The same day of Lily’s arrest, Diamante and Moshe Nahmias were sent to an internment camp in a former old-age home in Scheut, a suburb of Brussels, where they were imprisoned with other Jews whose Turkish passports,
wealth, high status, or friendship with the Belgian queen Elisabeth dissuaded the Nazis from deporting them to concentration camps. They remained there until November 1944, after the liberation of Belgium.

Meanwhile, Juliette and her husband had gone into hiding at the home of Christian friends. They notified Leon in Switzerland of Lily’s arrest, writing in code: Lily has been hospitalized, and we are praying for her.

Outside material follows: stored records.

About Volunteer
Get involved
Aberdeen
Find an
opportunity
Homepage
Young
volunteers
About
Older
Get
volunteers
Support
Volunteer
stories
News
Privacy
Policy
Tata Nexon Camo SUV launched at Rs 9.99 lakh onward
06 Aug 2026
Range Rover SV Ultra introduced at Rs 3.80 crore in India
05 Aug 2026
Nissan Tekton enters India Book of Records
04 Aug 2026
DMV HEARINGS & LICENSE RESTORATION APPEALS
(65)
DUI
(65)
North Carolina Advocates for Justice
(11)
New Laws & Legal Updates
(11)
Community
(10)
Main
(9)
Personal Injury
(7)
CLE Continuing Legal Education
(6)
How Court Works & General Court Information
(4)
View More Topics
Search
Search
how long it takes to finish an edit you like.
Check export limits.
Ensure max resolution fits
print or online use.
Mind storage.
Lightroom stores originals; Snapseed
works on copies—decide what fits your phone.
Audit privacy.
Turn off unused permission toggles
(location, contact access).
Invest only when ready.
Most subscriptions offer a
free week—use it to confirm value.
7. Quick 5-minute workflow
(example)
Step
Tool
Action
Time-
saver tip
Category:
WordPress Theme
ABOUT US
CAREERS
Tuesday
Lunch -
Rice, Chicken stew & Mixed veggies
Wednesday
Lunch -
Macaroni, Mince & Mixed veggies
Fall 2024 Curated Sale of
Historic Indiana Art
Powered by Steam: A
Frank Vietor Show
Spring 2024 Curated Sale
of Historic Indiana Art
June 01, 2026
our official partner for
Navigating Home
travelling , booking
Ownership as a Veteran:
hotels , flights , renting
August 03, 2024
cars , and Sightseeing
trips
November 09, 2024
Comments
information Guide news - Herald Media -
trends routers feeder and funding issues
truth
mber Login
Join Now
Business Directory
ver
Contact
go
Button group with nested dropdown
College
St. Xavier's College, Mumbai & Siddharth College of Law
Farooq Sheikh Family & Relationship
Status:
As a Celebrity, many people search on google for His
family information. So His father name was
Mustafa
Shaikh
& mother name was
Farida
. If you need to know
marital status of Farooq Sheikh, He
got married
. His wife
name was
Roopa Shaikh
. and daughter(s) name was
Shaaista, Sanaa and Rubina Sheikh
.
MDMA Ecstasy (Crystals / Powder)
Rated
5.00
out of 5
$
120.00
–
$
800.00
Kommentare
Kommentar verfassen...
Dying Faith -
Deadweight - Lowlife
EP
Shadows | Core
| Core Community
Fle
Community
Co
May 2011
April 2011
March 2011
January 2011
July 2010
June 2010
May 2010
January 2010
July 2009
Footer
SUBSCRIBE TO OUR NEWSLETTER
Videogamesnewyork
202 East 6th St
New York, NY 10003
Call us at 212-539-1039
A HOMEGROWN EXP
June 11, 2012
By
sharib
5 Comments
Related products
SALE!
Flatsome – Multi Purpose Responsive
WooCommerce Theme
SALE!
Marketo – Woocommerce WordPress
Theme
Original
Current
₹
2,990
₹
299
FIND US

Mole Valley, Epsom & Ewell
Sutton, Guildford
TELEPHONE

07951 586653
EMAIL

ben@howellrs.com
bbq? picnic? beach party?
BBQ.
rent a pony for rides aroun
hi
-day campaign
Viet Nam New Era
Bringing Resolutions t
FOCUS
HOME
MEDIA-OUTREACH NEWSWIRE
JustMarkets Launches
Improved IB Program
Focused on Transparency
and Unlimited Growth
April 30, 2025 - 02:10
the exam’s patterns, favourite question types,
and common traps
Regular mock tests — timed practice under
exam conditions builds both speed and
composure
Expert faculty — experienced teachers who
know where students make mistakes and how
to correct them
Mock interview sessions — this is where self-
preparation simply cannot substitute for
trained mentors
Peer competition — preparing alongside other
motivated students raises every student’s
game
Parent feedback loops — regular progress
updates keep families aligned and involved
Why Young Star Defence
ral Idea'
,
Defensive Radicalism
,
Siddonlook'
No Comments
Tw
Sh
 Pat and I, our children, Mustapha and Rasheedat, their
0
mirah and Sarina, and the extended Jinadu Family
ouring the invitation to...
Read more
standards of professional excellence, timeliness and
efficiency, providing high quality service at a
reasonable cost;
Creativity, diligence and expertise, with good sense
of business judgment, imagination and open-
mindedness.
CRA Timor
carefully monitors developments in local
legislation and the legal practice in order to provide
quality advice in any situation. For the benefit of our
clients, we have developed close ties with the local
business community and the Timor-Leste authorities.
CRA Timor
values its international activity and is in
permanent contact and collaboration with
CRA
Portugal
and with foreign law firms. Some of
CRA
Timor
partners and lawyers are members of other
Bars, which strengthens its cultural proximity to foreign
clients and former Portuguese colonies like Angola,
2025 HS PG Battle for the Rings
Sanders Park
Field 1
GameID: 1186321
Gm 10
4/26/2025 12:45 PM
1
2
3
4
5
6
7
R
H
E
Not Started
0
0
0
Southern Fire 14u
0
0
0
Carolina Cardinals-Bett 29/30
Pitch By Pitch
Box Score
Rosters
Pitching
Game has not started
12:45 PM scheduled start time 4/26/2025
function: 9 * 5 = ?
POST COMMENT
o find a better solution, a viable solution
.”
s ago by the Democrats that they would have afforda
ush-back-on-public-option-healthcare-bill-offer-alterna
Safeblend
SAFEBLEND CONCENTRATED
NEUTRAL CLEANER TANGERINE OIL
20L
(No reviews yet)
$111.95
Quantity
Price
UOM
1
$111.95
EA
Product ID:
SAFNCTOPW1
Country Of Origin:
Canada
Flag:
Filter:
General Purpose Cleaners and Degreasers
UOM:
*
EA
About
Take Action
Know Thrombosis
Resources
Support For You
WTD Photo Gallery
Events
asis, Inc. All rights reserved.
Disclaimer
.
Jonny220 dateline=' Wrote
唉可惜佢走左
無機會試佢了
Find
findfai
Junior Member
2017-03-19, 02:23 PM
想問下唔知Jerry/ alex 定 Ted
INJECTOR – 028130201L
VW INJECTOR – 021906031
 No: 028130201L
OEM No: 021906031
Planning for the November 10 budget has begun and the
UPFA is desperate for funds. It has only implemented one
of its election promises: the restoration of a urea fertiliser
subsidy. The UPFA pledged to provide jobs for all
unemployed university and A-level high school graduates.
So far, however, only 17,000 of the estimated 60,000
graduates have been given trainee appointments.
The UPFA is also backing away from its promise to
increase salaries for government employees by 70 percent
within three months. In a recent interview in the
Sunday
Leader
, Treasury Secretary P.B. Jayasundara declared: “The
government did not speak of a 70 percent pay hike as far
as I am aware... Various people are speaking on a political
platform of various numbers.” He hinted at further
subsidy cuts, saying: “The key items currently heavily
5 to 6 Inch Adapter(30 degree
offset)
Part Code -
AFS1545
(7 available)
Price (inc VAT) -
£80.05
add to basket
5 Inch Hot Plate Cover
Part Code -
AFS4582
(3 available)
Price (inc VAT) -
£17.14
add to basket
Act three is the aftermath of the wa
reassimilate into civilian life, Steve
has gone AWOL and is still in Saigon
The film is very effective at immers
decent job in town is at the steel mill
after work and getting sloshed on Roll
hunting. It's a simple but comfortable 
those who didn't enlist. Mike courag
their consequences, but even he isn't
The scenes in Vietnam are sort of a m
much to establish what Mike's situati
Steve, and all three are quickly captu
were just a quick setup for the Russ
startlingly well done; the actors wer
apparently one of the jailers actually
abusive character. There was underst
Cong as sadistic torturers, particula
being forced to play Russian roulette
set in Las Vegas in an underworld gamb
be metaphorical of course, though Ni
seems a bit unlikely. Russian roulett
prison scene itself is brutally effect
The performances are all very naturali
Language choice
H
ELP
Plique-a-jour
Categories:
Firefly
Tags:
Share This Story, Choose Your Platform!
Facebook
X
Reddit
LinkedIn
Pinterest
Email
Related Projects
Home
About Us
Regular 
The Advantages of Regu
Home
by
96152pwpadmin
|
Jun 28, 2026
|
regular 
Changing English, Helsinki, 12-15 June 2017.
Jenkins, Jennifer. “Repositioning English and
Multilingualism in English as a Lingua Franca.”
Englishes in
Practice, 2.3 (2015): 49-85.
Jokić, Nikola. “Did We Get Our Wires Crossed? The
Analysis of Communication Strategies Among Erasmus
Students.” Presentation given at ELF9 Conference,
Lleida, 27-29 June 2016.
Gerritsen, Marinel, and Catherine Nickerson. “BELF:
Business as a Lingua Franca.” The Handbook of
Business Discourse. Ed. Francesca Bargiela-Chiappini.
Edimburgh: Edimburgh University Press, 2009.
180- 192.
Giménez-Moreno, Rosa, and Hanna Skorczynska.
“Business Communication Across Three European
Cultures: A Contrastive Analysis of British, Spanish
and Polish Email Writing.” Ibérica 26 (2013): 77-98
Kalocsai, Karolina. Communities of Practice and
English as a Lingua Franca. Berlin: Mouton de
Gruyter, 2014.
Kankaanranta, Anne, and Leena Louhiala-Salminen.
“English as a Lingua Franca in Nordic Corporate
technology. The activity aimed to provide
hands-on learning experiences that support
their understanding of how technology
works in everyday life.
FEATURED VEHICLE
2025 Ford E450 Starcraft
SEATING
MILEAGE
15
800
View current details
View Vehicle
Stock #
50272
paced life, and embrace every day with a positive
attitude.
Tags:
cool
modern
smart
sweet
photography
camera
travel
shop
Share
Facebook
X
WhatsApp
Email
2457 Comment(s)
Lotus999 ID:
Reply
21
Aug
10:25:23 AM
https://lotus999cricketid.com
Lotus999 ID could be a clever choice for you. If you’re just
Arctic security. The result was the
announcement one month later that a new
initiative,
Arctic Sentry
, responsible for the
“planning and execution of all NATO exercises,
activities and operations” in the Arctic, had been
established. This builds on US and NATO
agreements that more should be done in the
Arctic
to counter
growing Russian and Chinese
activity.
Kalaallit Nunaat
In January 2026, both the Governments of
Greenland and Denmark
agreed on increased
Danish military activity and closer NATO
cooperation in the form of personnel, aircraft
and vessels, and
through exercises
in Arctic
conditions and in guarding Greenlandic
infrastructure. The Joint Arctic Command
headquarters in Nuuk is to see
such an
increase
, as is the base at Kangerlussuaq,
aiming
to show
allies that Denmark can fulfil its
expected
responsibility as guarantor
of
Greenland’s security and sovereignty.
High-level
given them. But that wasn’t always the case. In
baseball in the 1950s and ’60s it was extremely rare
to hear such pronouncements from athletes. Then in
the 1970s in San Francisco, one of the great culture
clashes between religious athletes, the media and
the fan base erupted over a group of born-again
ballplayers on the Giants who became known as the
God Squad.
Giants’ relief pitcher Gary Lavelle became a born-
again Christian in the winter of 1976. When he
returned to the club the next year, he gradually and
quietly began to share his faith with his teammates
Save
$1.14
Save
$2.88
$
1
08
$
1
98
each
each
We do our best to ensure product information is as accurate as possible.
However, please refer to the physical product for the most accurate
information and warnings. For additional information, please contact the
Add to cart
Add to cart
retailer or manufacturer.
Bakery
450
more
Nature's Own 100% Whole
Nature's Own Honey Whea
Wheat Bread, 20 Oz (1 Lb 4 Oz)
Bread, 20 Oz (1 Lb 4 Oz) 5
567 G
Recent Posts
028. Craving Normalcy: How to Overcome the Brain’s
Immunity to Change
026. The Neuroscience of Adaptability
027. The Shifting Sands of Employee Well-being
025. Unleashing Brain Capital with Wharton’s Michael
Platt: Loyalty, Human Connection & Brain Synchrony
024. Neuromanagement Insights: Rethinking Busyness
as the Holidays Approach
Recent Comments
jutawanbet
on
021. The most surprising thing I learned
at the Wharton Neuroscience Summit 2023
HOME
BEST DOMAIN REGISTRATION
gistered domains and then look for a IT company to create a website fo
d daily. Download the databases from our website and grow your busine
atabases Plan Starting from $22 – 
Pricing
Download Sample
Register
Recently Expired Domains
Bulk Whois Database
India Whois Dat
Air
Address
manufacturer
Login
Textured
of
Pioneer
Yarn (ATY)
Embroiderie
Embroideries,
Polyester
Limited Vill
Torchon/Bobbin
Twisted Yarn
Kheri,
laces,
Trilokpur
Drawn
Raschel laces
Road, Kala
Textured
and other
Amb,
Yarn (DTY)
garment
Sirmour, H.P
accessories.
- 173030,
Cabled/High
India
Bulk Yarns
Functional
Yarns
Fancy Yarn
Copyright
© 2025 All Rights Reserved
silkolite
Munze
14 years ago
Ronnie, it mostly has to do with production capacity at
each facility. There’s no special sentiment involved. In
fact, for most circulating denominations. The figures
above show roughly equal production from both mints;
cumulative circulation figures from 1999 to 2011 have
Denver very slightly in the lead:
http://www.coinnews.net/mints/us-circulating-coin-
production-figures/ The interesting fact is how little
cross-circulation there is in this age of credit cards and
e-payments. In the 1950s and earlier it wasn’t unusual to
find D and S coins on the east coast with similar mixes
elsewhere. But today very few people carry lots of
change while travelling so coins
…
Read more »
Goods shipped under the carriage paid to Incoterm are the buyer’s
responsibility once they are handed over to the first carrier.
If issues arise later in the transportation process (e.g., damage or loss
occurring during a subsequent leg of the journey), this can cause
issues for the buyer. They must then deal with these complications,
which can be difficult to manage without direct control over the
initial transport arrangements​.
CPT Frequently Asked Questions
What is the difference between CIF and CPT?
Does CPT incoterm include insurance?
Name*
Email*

The bare facts of Lily’s arrest and imprisonment were recorded by the Nazis in meticulous ledgers that have been preserved at the Musée Juif de Belgique in Brussels. She remained in prison in the town of Malines for ten days, leaving on May 17, 1944, on Convoy 25, the second-to-last to transport Jews out of Belgium to German concentration camps. It carried 507 men, women, and children; Lily was prisoner number 407. Her postage-stamp-sized picture, pasted in the Nazi record book with pictures of 25,000 other deported Belgians, shows a lovely young woman with light, wavy hair dressed in a fitted coat and scarf. Throughout her life, the first thing people noticed about Lily was her smile, dazzlingly warm and bright. In almost every picture that survives of her she is smiling. Not in this one.